Some seniors want to use their computer skills to support their small businesses and social interests. One Senior Surf student wanted to learn to set up a Facebook page for his retirement community.

"People are using these skills in creative ways," says Casuto, noting many of his students continue their studies by enrolling in additional computer classes.

*Benefits and Challenges

Enhancing your computer skills can boost your self-confidence and ease loneliness, too. With a few computer sessions, you'll be able to email your family, share photos with a friend and play games like Scrabble!

Plus, you can search the Internet for information on your health, look for new recipes, read news articles and even watch TV or listen to music. You can also post your own videos to websites like YouTube.

"Computers are not just for kids," is the motto at SeniorTech and for good reason. People of every age can be plugged in to technology.

But that doesn't mean computing isn't challenging at times.

"Quite often, well-meaning children or grandchildren come over and try to 'give Grandpa a computer lesson,'" says Taylor. "It never works! Young people confuse 'showing' with 'teaching.' They think if they sit at Grandpa's computer and go 'click, click, click' at 90 miles per hour that Grandpa will learn something. No way!"

It's best to hone your skills in classes, especially for seniors, since the classes will be geared to your skill level and interests. If you struggle with a computer's "touch pad" navigation, buy a mouse to make computing easier.

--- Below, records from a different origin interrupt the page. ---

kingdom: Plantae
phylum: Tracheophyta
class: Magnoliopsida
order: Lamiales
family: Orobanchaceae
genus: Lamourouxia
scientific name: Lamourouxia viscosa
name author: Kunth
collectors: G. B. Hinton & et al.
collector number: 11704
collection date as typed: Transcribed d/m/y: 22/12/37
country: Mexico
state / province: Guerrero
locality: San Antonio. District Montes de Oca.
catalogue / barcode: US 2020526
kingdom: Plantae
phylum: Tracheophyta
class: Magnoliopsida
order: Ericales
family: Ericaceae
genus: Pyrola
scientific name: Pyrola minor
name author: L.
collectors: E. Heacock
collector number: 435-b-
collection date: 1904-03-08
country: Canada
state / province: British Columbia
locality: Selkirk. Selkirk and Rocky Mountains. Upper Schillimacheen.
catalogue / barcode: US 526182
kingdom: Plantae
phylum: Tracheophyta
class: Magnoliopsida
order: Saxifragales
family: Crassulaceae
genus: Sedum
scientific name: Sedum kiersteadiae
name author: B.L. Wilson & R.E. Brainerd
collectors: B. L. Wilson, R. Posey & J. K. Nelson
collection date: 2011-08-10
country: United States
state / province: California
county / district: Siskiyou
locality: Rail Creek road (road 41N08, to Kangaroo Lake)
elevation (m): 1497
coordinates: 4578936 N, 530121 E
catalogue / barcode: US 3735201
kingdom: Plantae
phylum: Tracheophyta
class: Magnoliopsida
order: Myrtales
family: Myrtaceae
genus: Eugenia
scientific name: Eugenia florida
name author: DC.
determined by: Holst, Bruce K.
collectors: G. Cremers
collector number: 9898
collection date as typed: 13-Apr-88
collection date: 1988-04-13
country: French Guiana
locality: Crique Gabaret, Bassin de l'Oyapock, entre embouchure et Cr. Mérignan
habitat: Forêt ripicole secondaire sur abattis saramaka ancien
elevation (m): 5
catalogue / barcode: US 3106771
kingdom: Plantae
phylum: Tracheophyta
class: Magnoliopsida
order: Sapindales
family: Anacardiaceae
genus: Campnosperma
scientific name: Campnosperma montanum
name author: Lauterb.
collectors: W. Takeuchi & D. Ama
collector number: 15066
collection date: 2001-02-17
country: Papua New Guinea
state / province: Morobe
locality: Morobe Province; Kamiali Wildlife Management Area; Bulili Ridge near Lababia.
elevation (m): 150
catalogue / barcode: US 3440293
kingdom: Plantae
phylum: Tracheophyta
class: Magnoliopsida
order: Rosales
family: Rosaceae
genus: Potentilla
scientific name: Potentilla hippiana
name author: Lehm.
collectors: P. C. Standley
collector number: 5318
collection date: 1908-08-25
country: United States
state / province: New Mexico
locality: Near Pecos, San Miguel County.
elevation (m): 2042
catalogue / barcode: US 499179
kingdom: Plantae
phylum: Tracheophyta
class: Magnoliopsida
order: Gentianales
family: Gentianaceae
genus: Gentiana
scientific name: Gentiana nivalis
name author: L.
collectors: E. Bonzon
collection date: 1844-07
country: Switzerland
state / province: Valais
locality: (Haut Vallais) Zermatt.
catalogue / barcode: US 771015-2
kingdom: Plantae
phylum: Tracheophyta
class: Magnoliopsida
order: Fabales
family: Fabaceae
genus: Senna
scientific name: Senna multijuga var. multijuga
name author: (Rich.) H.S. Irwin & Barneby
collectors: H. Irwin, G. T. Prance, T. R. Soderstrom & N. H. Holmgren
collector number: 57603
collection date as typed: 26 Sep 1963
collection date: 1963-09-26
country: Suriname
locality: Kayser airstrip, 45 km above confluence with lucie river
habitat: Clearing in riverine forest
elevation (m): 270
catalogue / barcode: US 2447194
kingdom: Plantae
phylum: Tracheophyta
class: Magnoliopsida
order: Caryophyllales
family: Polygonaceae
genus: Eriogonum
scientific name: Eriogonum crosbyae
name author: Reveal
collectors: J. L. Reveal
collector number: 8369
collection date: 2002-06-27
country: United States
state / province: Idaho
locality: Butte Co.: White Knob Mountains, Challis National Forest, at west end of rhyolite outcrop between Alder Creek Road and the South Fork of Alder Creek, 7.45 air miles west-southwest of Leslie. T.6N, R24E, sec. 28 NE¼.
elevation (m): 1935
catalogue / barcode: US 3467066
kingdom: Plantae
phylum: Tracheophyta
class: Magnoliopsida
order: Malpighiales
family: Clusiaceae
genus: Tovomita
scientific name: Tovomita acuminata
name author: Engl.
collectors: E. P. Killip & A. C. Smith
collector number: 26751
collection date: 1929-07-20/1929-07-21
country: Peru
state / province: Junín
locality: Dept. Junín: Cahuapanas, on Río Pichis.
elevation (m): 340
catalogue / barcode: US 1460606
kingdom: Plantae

Taylor says fear is the most common obstacle. "They're so afraid they'll do something wrong and 'break' the computer," he says. "I remind them that the most important button on the computer is the 'off' button. If the computer is frustrating you, turn the darned thing off, and come back later!"

With patience and a little know-how, you'll be surfing the Web, sharing photos and getting social all with just the click of a button!